= TASK MATERIAL =
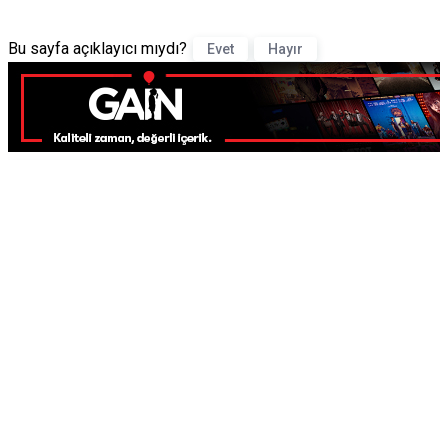
Bu sayfa açıklayıcı mıydı?
Evet
Hayır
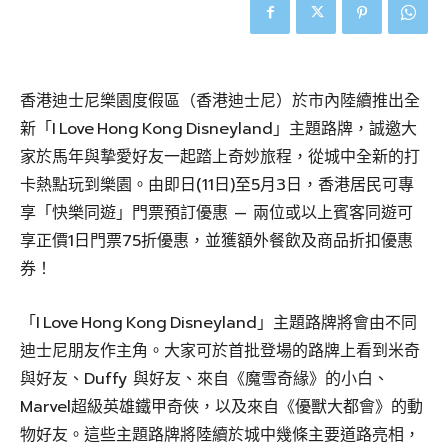
香港迪士尼樂園度假區（香港迪士尼）於市內陸續推出全
新「I Love Hong Kong Disneyland」主題路牌，誠邀大
家於馬年與摯愛好友一起踏上奇妙旅程，從城中全新的打
卡熱點玩到樂園。由即日(11日)至5月3日，香港居民可專
享「快樂同遊」門票預訂優惠 — 兩位或以上賓客同遊可
享正價1日門票75折優惠，並獲額外餐飲及商品折扣優惠
券！
「I Love Hong Kong Disneyland」主題路牌將會由不同
迪士尼朋友作主角。大家可於首批登場的路牌上看到米奇
與好友、Duffy 與好友、來自《魔雪奇緣》的小白、
Marvel超級英雄鐵甲奇俠，以及來自《優獸大都會》的動
物好友。這些主題路牌將陸續於城中幾條主要道路亮相，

= TASK TO CARRY OUT =
Give every line of text from the items above as a numbered list, skipping any blank lines and leaving out the pictures.

= REPLY =
1. Bu sayfa açıklayıcı mıydı?
2. Evet
3. Hayır
4. 香港迪士尼樂園度假區（香港迪士尼）於市內陸續推出全
5. 新「I Love Hong Kong Disneyland」主題路牌，誠邀大
6. 家於馬年與摯愛好友一起踏上奇妙旅程，從城中全新的打
7. 卡熱點玩到樂園。由即日(11日)至5月3日，香港居民可專
8. 享「快樂同遊」門票預訂優惠 — 兩位或以上賓客同遊可
9. 享正價1日門票75折優惠，並獲額外餐飲及商品折扣優惠
10. 券！
11. 「I Love Hong Kong Disneyland」主題路牌將會由不同
12. 迪士尼朋友作主角。大家可於首批登場的路牌上看到米奇
13. 與好友、Duffy 與好友、來自《魔雪奇緣》的小白、
14. Marvel超級英雄鐵甲奇俠，以及來自《優獸大都會》的動
15. 物好友。這些主題路牌將陸續於城中幾條主要道路亮相，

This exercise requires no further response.